Ai giudici che, fresco pentito, lo interrogavano per sapere il più possibile sul suo ruolo all’interno della cupola che reggeva le sorti della Mafia, Giovanni Brusca ad una domanda specifica sui morti ammazzati che altri pentiti gli attribuivano rispondeva candidamente: “Non lo so, non ricordo i nomi di quelli che ho ucciso”. La indagini, soprattutto di Falcone e Borsellino, stabilirono che quei poveracci erano l’equivalente di un’intera compagnia: più di cento. Una cifra record anche per un mafioso eccellente come lui.

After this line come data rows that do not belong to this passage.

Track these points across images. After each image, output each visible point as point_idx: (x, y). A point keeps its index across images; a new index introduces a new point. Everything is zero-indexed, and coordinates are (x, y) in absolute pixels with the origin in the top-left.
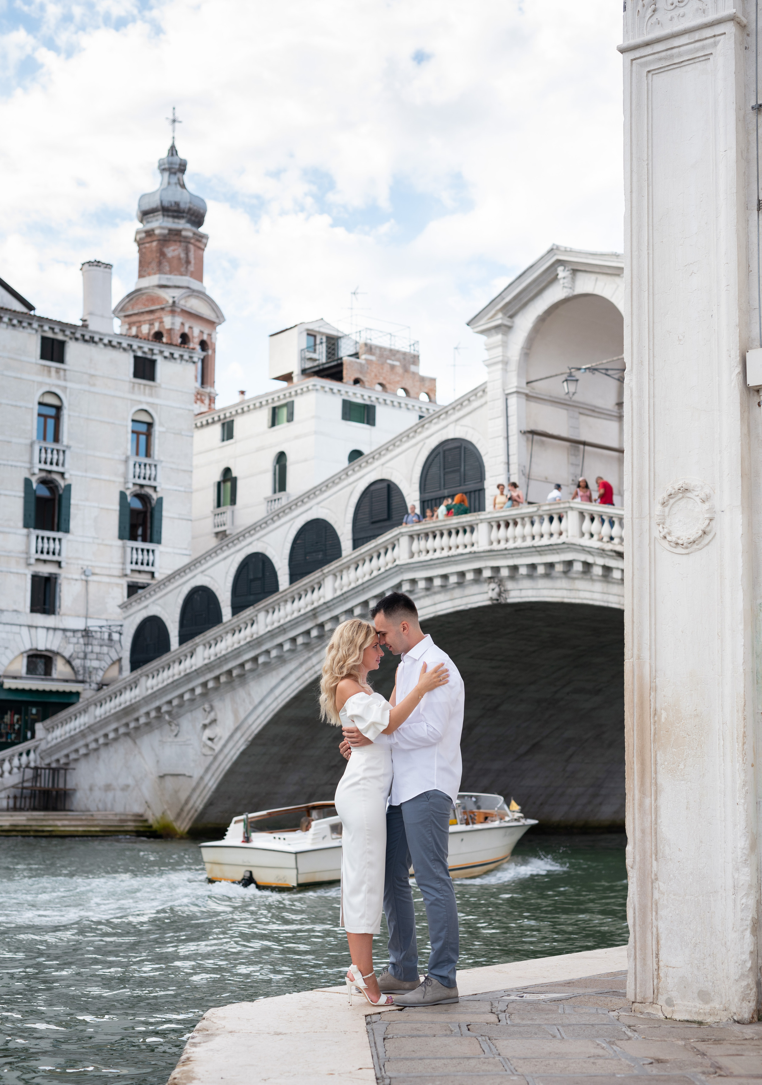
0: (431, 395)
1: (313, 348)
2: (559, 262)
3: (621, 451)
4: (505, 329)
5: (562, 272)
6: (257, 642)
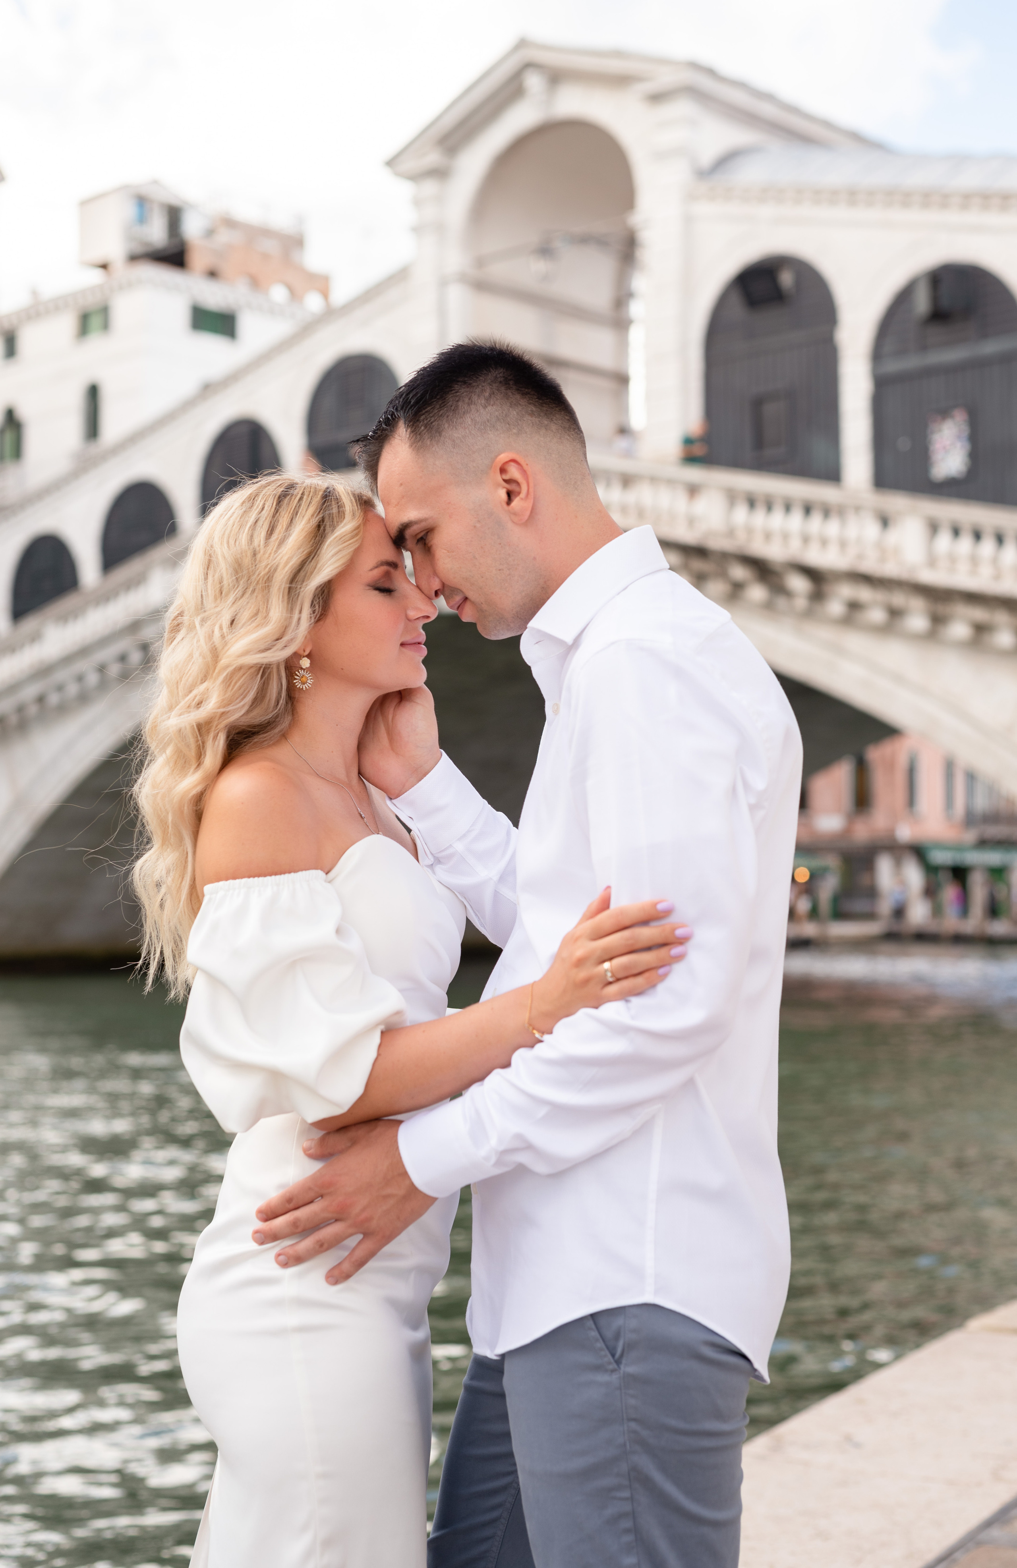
0: (325, 294)
1: (142, 219)
2: (529, 65)
3: (622, 379)
4: (440, 173)
5: (534, 82)
6: (44, 671)
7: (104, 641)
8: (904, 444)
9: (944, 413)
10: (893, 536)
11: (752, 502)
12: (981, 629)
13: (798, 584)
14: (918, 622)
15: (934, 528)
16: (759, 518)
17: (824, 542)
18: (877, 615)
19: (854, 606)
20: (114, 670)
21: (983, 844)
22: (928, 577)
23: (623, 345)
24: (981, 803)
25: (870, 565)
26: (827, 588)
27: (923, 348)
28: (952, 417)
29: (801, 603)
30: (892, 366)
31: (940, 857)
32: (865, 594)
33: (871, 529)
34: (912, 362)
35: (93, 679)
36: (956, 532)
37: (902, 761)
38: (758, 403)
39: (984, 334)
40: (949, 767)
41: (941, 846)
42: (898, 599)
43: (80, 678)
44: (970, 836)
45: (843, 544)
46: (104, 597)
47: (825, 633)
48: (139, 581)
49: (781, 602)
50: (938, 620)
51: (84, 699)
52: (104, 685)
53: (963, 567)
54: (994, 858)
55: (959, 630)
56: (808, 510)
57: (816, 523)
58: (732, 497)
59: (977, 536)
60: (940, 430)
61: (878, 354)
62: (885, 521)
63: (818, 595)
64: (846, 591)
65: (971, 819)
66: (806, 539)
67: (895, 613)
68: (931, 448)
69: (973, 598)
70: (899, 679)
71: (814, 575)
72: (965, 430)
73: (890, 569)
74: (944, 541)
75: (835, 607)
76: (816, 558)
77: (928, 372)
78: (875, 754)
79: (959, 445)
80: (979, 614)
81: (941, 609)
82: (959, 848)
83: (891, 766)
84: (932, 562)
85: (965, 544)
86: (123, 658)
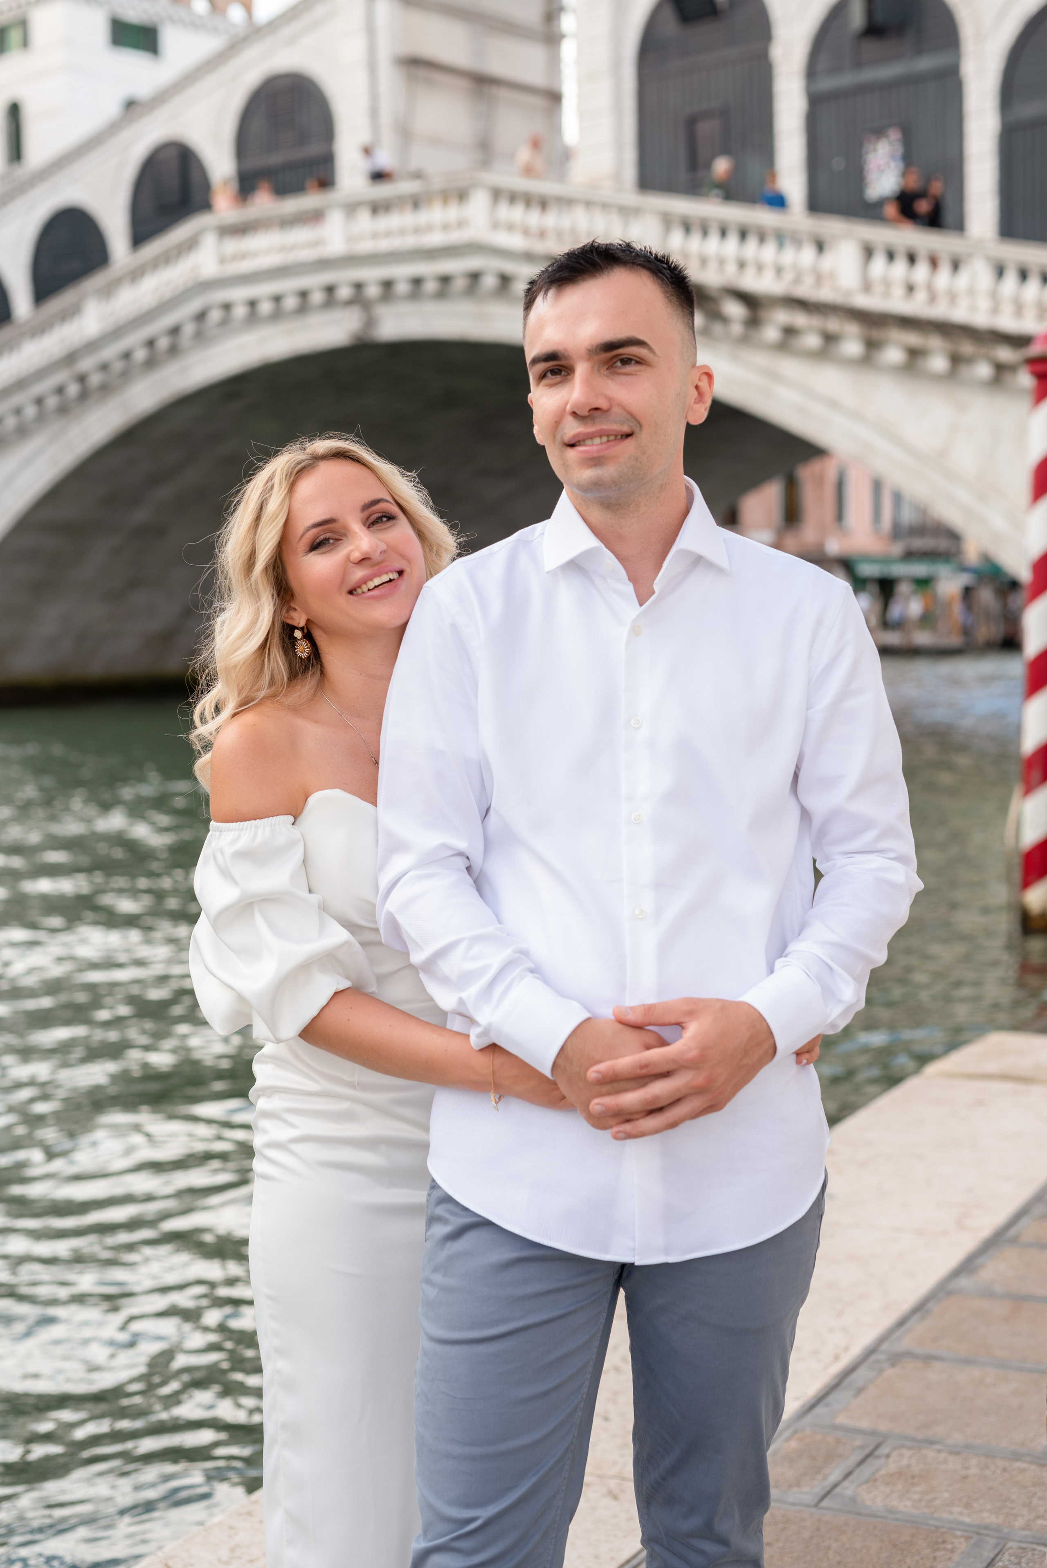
7: (40, 374)
8: (838, 164)
9: (879, 133)
10: (828, 261)
11: (687, 227)
12: (914, 354)
13: (734, 310)
14: (852, 347)
15: (868, 252)
16: (695, 243)
17: (760, 267)
18: (812, 341)
19: (790, 332)
20: (52, 402)
21: (910, 556)
22: (862, 301)
23: (554, 63)
24: (908, 516)
25: (806, 290)
26: (763, 314)
27: (858, 65)
28: (887, 137)
29: (737, 329)
30: (827, 84)
31: (867, 570)
32: (800, 319)
33: (808, 255)
34: (847, 79)
35: (30, 411)
36: (891, 256)
37: (831, 474)
38: (691, 123)
39: (919, 51)
40: (877, 486)
41: (869, 559)
42: (833, 324)
43: (18, 411)
44: (897, 549)
45: (779, 270)
46: (39, 330)
47: (761, 359)
48: (73, 312)
49: (718, 328)
50: (872, 345)
51: (23, 432)
52: (41, 418)
53: (898, 291)
54: (920, 569)
55: (893, 355)
56: (743, 234)
57: (751, 248)
58: (667, 221)
59: (912, 259)
60: (875, 150)
61: (812, 72)
62: (820, 246)
63: (754, 322)
64: (781, 317)
65: (898, 532)
66: (742, 265)
67: (830, 338)
68: (866, 168)
69: (907, 322)
70: (833, 404)
71: (749, 300)
72: (899, 150)
73: (825, 294)
74: (879, 265)
75: (771, 333)
76: (751, 283)
77: (863, 89)
78: (807, 473)
79: (893, 164)
80: (913, 339)
81: (876, 334)
82: (886, 560)
83: (820, 481)
84: (867, 287)
85: (900, 268)
86: (60, 390)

Ma quel che è peggio e che nel conteggio di quelle cento vittime alla fine sarebbero finiti proprio i due magistrati eroi antimafia, saltati in aria a Capaci e via D’Amelio, insieme alle loro scorte, e soprattutto il piccolo Giuseppe Di Matteo che aveva l’unica colpa di essere figlio di un pentito.
Ma di quell’omicidio aveva colpito soprattutto l’efferatezza, perché come si scoprì successivamente il bambino era stato strangolato e sciolto nell’acido.

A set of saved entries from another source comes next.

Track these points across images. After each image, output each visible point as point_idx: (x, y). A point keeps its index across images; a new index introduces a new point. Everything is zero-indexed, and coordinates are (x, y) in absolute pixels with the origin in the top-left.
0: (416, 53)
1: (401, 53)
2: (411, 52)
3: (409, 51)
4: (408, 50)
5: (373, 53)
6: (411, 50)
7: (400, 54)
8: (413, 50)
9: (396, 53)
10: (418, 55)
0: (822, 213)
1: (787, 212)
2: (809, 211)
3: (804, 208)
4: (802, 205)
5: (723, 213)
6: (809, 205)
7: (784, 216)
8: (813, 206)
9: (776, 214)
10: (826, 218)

Di questo doveva rispondete e pagare il boss per il quale nelle scorse settimane il procuratore nazionale antimafia Federico Cafiero De Rao che a distanza di 23 anni dal suo arresto aveva presentato alla Corte di Cassazione istanza per far finire ai domiciliari la propria condanna ridotta all’epoca del processo a 26 anni per il ruolo decisivo e molto importante svolto, grazie alle sue delazioni, nei confronti di Cosa Nostra.
Ma perché il responsabile della procura nazionale antimafia ha chiesto ai supremi giudici i domiciliari per il super pentito? La risposta è nella richiesta inoltrata ai colleghi della Cassazione:
«Si è macchiato dei peggiori crimini, ma rispetto ai quali si è ravveduto in processo, arrivando anche a rendere un contributo straordinario nelle indagini di mafia»
Ma questa motivazione e alcuni comportamenti giudicati da molti, magistrati compresi, ambigui secondo qualcuno anche opportunistici, non ha convinto soprattutto le persone più colpite dalla sua feroci. Dalla famiglia Chinnici, alla sorella del giudice Falcone che ha avanzato “pesantissimi dubbi sul suo reale ravvedimento”, alle mogli e ai parenti di agenti di scorta dei due giudici assassinati a Palermo, è partito un muro di ‘no’ che non può aver lasciato indifferenti i giudici della Suprema Corte. Per Brusca ora la prospettiva è di restare in carcere ancora del tempo, visto che la condanna si estinguerà per lui soltanto nel 2022.